Kasey and Ben Wheeler can't always be bedside at Sparrow Hospital's neonatal intensive care unit in Lansing, Michigan, with their newborn son, Dax.
When they're not able to sit next to him and touch him through the slots in his incubator, nurses in the unit make sure the Wheelers get the information they need.
Sparrow's NICU recently began using EASE, a smartphone app, to keep parents connected and updated on their newborns' health and progress, according to the Lansing State Journal.
"It just eases the anxiety," Kasey Wheeler said.
Dax was born nine weeks early on June 11. Kasey Wheeler said he's still on a CPAP machine but his eating has improved.
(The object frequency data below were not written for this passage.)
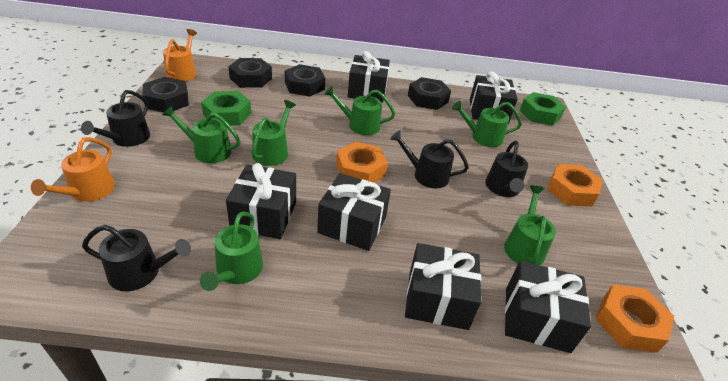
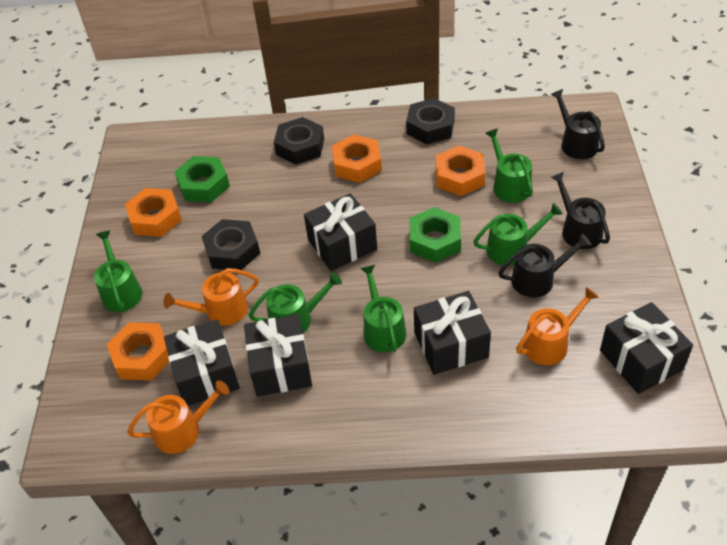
black gift: [226,163,296,239] [317,173,391,251] [348,51,390,103] [405,243,481,330] [470,72,518,124] [505,261,591,353] = 6 -> [164,319,240,406] [244,314,312,397] [304,193,377,271] [414,291,491,375] [600,302,693,394] = 5
black nut: [142,77,189,112] [228,58,272,88] [285,64,325,96] [408,77,451,110] = 4 -> [202,219,260,270] [274,117,324,165] [406,98,455,144] = 3
black watering can: [81,90,150,147] [82,225,191,291] [390,131,469,188] [485,141,528,197] = 4 -> [498,233,591,297] [550,172,610,249] [551,89,605,159] = 3
green watering can: [162,106,240,163] [200,211,263,291] [251,100,296,166] [324,86,395,135] [452,101,522,147] [504,185,556,265] = 6 -> [94,230,142,312] [249,272,342,333] [360,265,406,352] [473,203,563,266] [485,128,533,203] = 5
orange nut: [336,142,388,183] [547,164,603,207] [595,284,674,353] = 3 -> [107,322,169,380] [125,188,182,237] [332,134,382,183] [436,146,485,196] = 4
orange watering can: [31,137,115,202] [163,29,197,81] = 2 -> [127,380,229,454] [163,268,259,326] [516,287,599,365] = 3

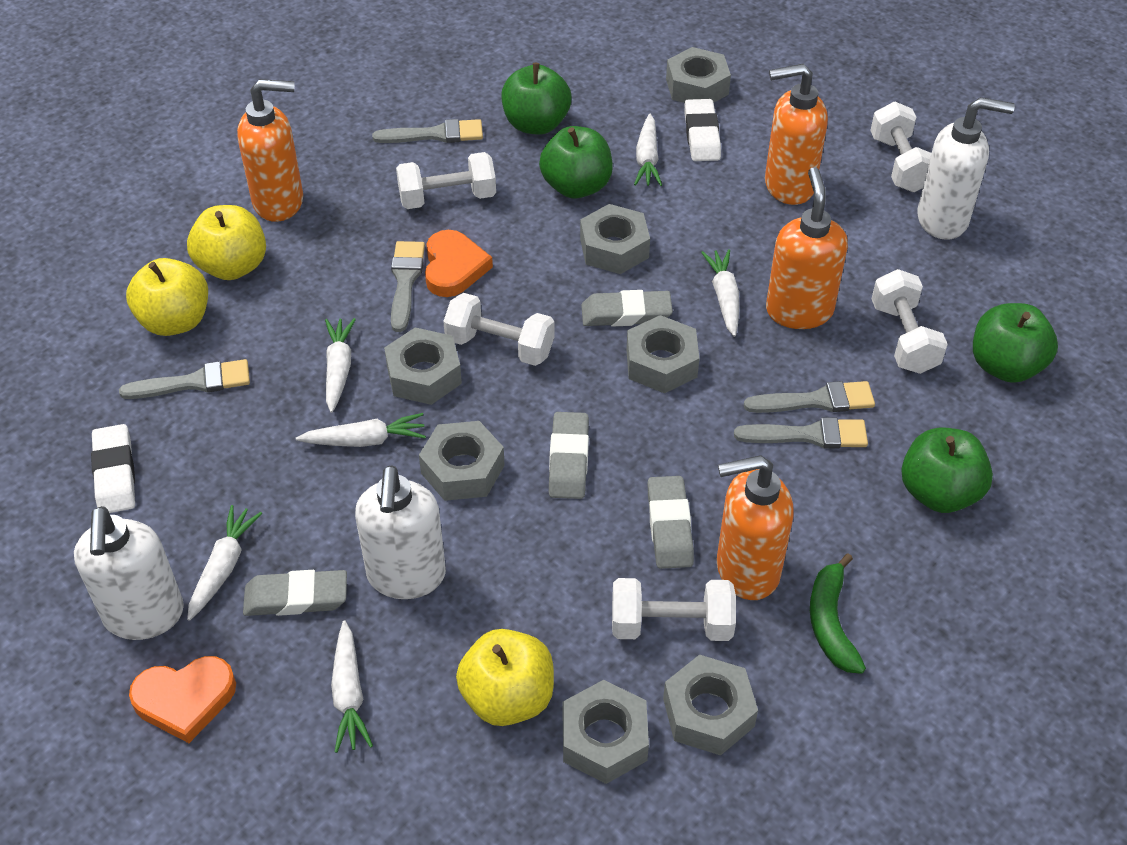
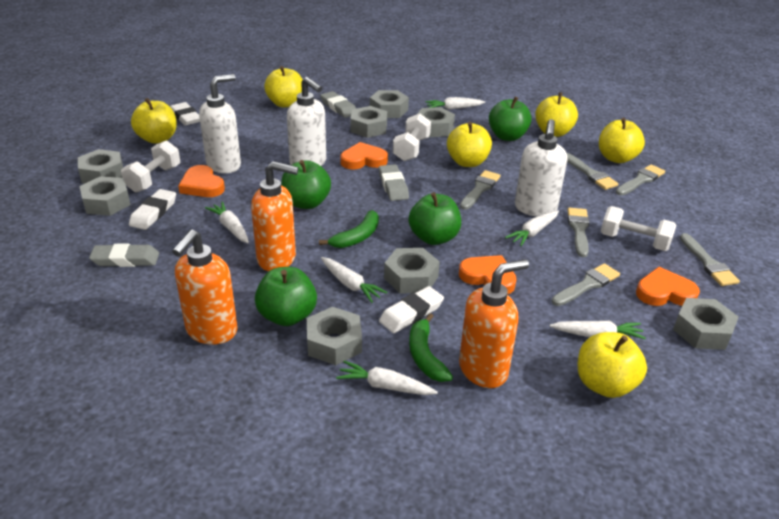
green banana: [810,553,866,674] = 1 -> [319,210,379,248] [409,313,453,382] = 2
grey brush: [119,359,250,399] [372,119,483,143] [391,241,425,332] [734,417,868,448] [744,381,875,413] = 5 -> [460,170,500,210] [552,263,620,306] [567,153,618,190] [568,208,590,257] [616,164,665,195] [680,233,740,286] = 6
grey eraser: [243,570,347,616] [549,412,589,499] [581,290,673,327] [648,476,694,569] = 4 -> [89,243,159,267] [320,91,356,118] [379,164,409,201] = 3
grey nut: [384,327,462,405] [419,421,505,501] [563,680,649,784] [580,204,650,274] [626,315,699,393] [663,655,758,756] [666,47,731,103] = 7 -> [78,149,123,184] [79,176,131,216] [307,307,362,365] [350,106,387,138] [370,90,409,118] [384,248,440,294] [417,107,455,138] [673,298,739,350] = 8
orange heart: [129,656,236,743] [425,230,493,297] = 2 -> [178,165,225,197] [341,142,388,169] [459,255,517,294] [636,267,700,306] = 4
orange soap dispenser: [237,79,303,222] [717,455,794,600] [765,64,828,205] [766,167,848,329] = 4 -> [172,230,238,345] [251,161,299,271] [459,259,529,388] = 3
white dumbbell: [396,152,496,209] [443,293,555,366] [612,578,736,641] [870,102,931,192] [872,269,948,374] = 5 -> [121,140,180,193] [393,114,431,161] [601,206,676,251] = 3
white eraser: [91,424,135,513] [684,99,721,161] = 2 -> [129,189,176,230] [170,102,200,126] [379,286,444,333] = 3
yellow apple: [126,258,208,336] [187,205,266,280] [456,629,554,726] = 3 -> [131,98,177,144] [264,66,303,107] [447,122,492,167] [535,92,578,137] [577,332,647,398] [599,118,645,163] = 6

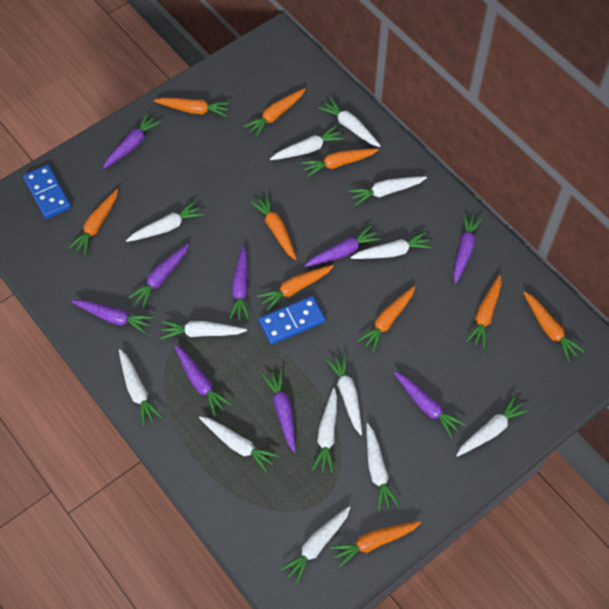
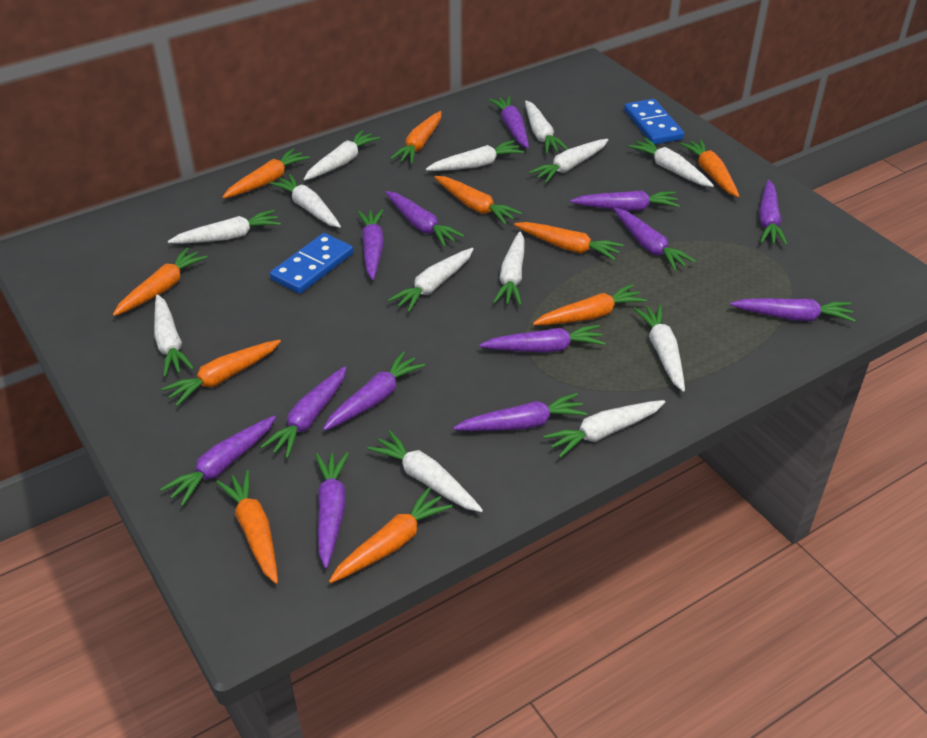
purple carrot: [71,300,153,334] [103,113,161,169] [128,244,189,308] [174,345,231,416] [229,246,249,320] [262,370,296,453] [304,225,381,267] [394,371,466,438] [453,213,482,284] = 9 -> [160,415,276,506] [260,366,347,458] [315,452,349,568] [323,351,425,431] [357,209,384,280] [385,191,465,247] [453,393,587,431] [479,325,606,353] [488,96,529,148] [570,191,680,211] [614,208,696,271] [730,298,855,322] [759,180,788,245] = 13

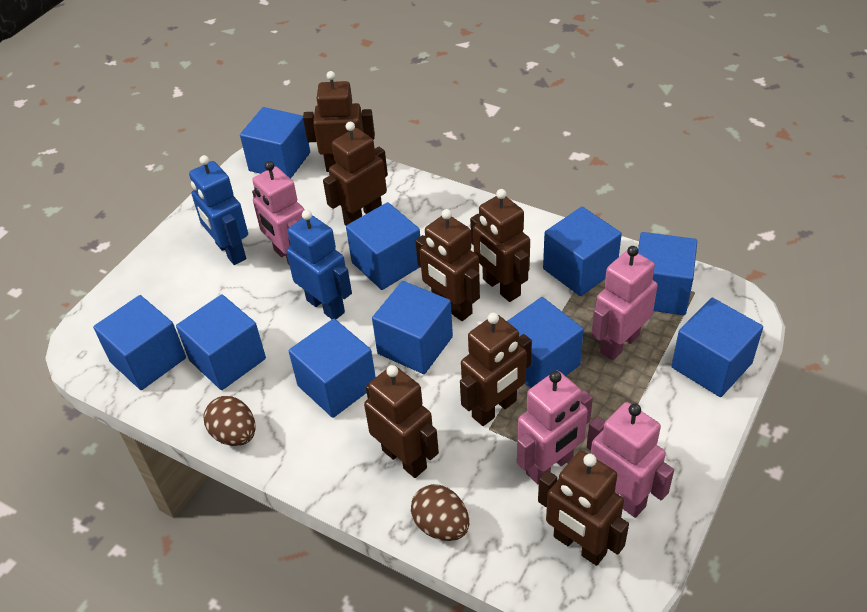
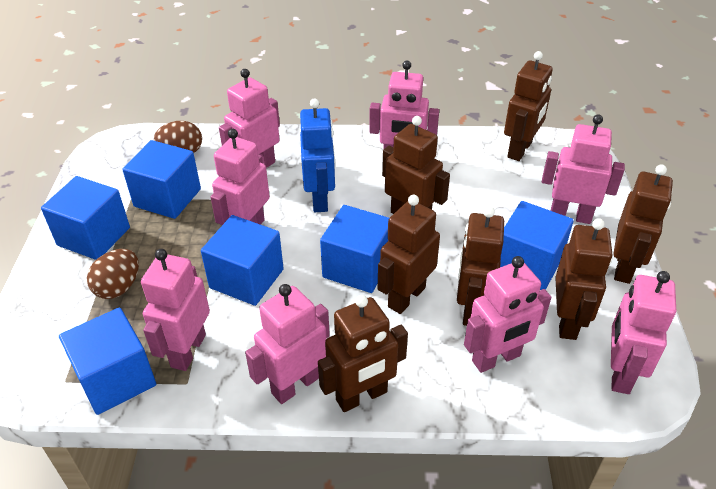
blue cube: [93,295,186,390] [176,294,266,390] [240,107,310,179] [289,319,376,418] [346,202,420,290] [372,281,453,374] [507,297,584,388] [543,207,622,296] [638,232,697,315] [672,298,763,397] = 10 -> [41,176,130,260] [59,308,156,415] [122,140,201,219] [201,215,284,306] [320,205,389,293] [500,201,574,290] = 6
blue robot: [189,155,248,265] [286,210,352,319] = 2 -> [300,98,335,212] = 1
pink robot: [252,161,304,266] [517,371,593,484] [587,402,674,518] [591,246,658,361] = 4 -> [141,249,210,371] [211,129,270,225] [219,69,280,168] [245,284,330,404] [369,61,439,150] [464,256,551,373] [542,114,625,224] [611,271,676,394] = 8

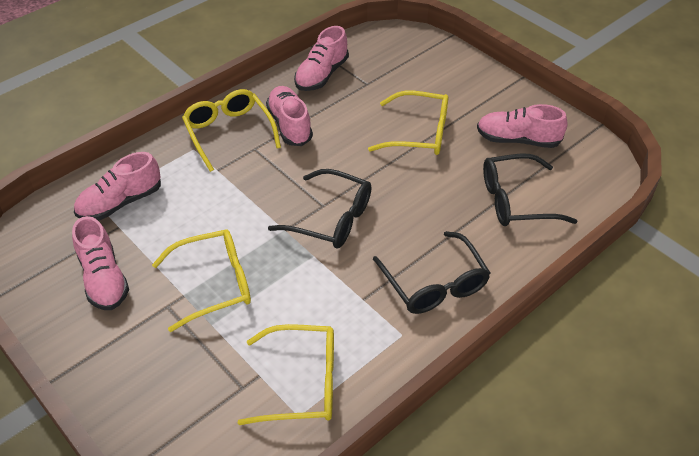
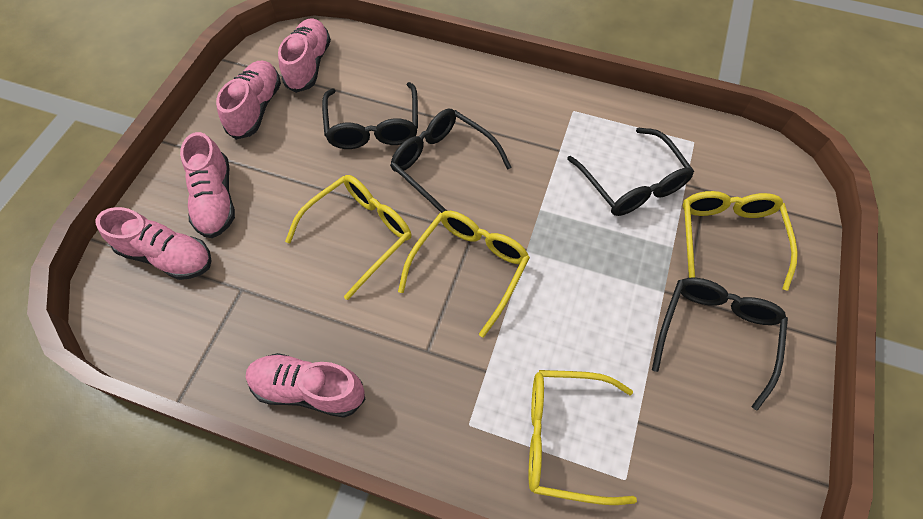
black glasses: [268,169,371,249] [373,231,490,314] [483,154,577,226] = 3 -> [322,82,418,149] [390,109,512,213] [567,127,694,216] [652,278,788,411] = 4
"He's doing great," she said.
NICU department manager Sarah Collins said each baby in the unit has an iPad at its bedside with the EASE app installed. Staff can log into the app to take pictures, send text updates or live chat with parents. Parents who've installed the app on their phones can choose to add family members or friends who will get direct updates.
"It just helps with communication," Collins said.
The staff using the EASE app can document major steps in babies' progress like their first bath, their first bottle, coming off the CPAP machine or changes in their condition, Collins said.
Just last week, nurses sent 258 messages to the parents of 38 babies in the unit.
Ben Wheeler said they live only a short drive away in South Lansing and can visit Dax a couple times each day for a few hours at a time.
"We still appreciate the app updates we get," he said.
Ben Wheeler said he looks forward to waking up and getting the latest news from the NICU.
"It's just reassuring," he said.
The app has proved helpful for parents who can't be at the hospital all the time, whether they have a job or need to care for their other children, Collins said. The app also fills a void for family members who can't visit the babies in the NICU.
"We have very limited visitation," she said.
Visitor restrictions instituted during the COVID-19 pandemic at Sparrow still only allow two parents or guardians to visit a newborn patient. Other family members or visitors are not allowed.
Jamie Tyler, at IT project specialist at Sparrow, said she didn't know of other Michigan hospitals using the EASE app for new parents. She said they will pilot the app at the Sparrow Clinton surgical center and the emergency department at Sparrow Ionia.
Sparrow's NICU previously tried a video system that was set up over the babies' bed, but it didn't provide any context as to how the baby was doing, Collins said.
The EASE app gives new parents a better way to engage with the staff and have a better idea of what's happening that what a video feed provided, Collins said.
"We've already seen a lot of positive feedback from parents," she said.